--- EXERCISE DIRECTIONS ---
Can you quote the material below word for word, from its first line through the line that holds "scientific name: Serruria glomerata", both included?

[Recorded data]
☆ ☆ ☆ ☆ ☆ ☆ ☆
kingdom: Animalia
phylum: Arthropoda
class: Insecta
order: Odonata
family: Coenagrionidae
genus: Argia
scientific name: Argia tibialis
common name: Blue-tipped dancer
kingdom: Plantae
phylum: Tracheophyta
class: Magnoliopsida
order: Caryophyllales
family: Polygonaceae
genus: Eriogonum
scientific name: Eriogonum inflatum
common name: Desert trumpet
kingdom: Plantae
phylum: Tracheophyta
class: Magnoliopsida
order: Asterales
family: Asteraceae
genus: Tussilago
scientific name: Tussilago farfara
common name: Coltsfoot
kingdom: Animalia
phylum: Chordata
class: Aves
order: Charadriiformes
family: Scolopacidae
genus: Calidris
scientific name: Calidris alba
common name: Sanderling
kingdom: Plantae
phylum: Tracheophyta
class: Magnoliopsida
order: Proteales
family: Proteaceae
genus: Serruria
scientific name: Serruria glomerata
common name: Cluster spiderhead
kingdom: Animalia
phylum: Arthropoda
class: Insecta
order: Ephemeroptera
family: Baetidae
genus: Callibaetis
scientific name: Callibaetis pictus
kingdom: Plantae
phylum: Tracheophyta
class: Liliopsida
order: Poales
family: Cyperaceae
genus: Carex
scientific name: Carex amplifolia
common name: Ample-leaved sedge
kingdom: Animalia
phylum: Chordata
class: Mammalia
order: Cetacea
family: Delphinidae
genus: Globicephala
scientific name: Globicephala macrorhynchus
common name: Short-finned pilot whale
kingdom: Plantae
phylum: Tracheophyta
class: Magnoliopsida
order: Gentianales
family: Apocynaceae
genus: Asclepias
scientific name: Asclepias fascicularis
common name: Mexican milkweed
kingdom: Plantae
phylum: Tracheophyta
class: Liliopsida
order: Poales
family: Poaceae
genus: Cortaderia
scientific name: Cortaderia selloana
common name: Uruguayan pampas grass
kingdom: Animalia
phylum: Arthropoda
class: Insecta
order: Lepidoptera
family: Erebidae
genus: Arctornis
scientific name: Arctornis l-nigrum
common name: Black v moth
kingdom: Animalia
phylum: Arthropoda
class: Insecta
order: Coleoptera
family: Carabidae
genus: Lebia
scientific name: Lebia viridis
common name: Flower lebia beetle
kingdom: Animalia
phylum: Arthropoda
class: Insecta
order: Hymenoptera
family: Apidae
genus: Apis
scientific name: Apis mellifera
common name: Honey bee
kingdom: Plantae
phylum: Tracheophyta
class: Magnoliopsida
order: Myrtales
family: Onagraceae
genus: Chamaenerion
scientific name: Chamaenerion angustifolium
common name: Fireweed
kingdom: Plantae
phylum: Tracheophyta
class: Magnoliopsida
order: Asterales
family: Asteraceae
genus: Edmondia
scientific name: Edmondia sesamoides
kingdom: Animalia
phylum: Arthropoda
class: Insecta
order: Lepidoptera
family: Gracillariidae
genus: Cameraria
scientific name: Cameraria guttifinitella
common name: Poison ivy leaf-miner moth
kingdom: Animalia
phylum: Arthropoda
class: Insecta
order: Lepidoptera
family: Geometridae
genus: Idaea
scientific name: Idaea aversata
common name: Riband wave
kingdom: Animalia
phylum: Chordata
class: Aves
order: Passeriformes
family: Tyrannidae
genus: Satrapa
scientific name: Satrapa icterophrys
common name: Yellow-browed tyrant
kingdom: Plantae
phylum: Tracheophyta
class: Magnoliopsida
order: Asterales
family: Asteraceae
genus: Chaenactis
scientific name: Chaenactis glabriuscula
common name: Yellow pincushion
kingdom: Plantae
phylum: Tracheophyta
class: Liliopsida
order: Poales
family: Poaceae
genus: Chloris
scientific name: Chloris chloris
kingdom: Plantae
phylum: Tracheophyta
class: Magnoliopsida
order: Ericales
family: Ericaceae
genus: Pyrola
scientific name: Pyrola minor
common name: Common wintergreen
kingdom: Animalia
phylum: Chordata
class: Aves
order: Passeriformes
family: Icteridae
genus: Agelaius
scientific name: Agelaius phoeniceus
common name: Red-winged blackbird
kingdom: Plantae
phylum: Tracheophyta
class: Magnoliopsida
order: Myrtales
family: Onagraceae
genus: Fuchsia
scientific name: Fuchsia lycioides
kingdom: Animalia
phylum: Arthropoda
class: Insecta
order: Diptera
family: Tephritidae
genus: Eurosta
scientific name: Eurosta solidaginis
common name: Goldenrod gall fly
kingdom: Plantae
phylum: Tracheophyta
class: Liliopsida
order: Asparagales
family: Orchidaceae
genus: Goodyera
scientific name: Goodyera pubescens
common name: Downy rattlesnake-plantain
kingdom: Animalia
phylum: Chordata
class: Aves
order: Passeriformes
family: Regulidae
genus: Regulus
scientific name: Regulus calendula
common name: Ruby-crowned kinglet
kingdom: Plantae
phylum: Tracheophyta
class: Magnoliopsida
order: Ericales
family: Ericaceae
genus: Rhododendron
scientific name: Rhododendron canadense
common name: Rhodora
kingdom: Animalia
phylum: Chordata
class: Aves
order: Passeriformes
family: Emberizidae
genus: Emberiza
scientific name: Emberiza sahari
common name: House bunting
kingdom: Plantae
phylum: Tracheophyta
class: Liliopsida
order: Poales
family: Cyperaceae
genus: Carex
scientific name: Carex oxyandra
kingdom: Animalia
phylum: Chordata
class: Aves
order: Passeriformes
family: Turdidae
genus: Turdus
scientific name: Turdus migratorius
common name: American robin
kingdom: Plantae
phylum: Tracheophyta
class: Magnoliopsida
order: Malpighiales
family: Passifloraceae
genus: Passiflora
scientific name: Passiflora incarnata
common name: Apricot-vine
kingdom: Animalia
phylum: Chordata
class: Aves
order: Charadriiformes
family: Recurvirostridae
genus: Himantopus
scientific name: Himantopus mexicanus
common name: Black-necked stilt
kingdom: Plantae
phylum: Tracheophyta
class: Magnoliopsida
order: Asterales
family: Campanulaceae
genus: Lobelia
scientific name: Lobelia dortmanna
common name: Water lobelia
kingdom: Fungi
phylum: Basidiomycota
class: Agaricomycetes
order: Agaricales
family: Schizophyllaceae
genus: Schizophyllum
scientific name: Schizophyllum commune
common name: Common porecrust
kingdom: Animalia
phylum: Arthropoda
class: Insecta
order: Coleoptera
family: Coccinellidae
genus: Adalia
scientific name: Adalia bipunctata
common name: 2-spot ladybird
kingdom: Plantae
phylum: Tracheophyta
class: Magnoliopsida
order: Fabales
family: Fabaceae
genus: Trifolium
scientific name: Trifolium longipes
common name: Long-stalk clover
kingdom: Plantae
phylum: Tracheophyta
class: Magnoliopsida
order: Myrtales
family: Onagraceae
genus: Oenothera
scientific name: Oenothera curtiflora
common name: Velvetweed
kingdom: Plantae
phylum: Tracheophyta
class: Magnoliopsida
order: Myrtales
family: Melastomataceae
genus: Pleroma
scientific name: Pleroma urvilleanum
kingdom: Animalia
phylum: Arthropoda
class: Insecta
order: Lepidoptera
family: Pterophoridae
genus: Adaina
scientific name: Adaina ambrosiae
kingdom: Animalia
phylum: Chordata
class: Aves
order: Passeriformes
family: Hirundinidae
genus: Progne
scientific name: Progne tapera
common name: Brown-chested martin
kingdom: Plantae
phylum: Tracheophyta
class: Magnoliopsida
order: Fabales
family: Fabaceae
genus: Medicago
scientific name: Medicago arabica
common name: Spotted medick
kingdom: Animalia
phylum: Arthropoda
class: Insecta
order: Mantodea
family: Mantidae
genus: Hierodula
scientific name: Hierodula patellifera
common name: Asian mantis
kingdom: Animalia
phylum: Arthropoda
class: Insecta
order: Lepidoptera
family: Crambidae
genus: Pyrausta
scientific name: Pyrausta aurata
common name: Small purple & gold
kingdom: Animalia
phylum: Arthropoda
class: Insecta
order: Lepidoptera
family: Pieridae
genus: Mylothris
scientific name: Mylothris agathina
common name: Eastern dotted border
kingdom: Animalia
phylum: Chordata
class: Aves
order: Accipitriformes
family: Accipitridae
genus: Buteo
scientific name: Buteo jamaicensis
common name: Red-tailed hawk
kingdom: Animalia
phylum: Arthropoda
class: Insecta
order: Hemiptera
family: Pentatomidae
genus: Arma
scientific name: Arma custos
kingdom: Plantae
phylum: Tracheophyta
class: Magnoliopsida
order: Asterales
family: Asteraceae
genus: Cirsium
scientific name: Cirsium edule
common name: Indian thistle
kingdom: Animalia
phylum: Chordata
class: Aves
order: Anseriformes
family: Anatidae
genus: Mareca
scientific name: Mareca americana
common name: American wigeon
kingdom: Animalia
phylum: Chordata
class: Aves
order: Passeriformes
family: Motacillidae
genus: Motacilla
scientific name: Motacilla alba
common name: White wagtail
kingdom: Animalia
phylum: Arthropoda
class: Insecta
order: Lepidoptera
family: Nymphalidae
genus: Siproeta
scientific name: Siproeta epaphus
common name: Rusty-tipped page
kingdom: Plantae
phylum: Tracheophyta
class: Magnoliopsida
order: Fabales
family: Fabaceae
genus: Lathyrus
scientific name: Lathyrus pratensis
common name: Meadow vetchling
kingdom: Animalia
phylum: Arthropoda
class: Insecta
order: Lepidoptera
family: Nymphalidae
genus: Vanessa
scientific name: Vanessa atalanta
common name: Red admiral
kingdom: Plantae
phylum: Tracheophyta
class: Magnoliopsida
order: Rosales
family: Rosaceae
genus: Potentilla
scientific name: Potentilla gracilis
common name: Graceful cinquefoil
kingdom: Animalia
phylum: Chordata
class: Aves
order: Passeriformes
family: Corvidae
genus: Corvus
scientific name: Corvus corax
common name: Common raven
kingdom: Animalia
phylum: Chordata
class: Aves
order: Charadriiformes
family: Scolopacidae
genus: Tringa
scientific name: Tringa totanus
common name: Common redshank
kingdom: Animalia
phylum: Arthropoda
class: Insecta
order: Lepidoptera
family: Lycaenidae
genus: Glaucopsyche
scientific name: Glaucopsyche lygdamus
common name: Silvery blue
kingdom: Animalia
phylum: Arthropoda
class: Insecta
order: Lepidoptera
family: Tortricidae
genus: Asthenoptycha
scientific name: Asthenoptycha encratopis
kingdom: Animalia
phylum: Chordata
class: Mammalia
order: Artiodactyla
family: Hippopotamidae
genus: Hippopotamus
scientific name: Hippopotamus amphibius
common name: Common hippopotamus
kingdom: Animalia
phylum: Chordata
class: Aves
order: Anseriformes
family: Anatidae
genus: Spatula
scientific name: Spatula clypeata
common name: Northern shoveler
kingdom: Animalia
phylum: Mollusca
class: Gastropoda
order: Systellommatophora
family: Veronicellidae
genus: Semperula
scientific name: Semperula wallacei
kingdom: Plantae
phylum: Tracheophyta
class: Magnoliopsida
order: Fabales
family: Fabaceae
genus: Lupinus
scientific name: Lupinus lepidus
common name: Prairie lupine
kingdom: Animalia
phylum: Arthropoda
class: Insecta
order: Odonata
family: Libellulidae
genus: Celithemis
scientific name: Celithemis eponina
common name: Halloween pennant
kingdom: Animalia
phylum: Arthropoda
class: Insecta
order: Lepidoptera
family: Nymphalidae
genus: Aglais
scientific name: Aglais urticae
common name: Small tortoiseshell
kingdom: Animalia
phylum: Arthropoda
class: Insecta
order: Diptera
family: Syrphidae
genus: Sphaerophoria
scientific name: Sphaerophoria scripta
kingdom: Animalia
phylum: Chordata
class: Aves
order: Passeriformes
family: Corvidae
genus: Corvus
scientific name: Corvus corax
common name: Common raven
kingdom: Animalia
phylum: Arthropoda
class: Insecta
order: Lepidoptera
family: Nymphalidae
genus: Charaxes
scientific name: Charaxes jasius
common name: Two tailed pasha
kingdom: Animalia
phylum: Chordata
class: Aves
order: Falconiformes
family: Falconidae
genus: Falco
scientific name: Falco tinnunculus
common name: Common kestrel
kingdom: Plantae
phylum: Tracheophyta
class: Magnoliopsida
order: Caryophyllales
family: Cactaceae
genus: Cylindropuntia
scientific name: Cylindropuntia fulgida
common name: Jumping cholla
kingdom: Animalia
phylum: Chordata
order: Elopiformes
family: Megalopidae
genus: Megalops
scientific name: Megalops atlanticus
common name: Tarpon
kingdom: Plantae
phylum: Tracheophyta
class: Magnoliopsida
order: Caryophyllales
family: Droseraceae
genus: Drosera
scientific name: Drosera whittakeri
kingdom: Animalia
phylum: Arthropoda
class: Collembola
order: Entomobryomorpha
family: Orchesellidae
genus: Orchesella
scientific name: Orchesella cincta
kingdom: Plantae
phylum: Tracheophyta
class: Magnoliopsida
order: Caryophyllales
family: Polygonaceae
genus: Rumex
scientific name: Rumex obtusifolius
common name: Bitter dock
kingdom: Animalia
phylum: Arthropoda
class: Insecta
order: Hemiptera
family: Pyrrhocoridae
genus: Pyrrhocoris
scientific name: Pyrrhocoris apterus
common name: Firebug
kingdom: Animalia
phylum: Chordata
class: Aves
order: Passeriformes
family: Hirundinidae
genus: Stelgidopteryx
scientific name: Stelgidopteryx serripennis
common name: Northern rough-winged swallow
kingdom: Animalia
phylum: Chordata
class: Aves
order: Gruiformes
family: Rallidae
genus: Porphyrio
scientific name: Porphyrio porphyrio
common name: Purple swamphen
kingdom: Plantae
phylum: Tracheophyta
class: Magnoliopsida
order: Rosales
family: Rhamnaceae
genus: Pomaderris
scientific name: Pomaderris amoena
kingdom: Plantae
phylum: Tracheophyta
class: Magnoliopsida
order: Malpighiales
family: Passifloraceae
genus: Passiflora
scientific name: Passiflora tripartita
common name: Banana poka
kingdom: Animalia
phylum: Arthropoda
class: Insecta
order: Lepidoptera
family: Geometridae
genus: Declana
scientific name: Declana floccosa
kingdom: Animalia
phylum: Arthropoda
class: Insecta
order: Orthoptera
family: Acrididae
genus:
☆ ☆ ☆ ☆ ☆ ☆ ☆
--- THE RESULT ---
kingdom: Animalia
phylum: Arthropoda
class: Insecta
order: Odonata
family: Coenagrionidae
genus: Argia
scientific name: Argia tibialis
common name: Blue-tipped dancer
kingdom: Plantae
phylum: Tracheophyta
class: Magnoliopsida
order: Caryophyllales
family: Polygonaceae
genus: Eriogonum
scientific name: Eriogonum inflatum
common name: Desert trumpet
kingdom: Plantae
phylum: Tracheophyta
class: Magnoliopsida
order: Asterales
family: Asteraceae
genus: Tussilago
scientific name: Tussilago farfara
common name: Coltsfoot
kingdom: Animalia
phylum: Chordata
class: Aves
order: Charadriiformes
family: Scolopacidae
genus: Calidris
scientific name: Calidris alba
common name: Sanderling
kingdom: Plantae
phylum: Tracheophyta
class: Magnoliopsida
order: Proteales
family: Proteaceae
genus: Serruria
scientific name: Serruria glomerata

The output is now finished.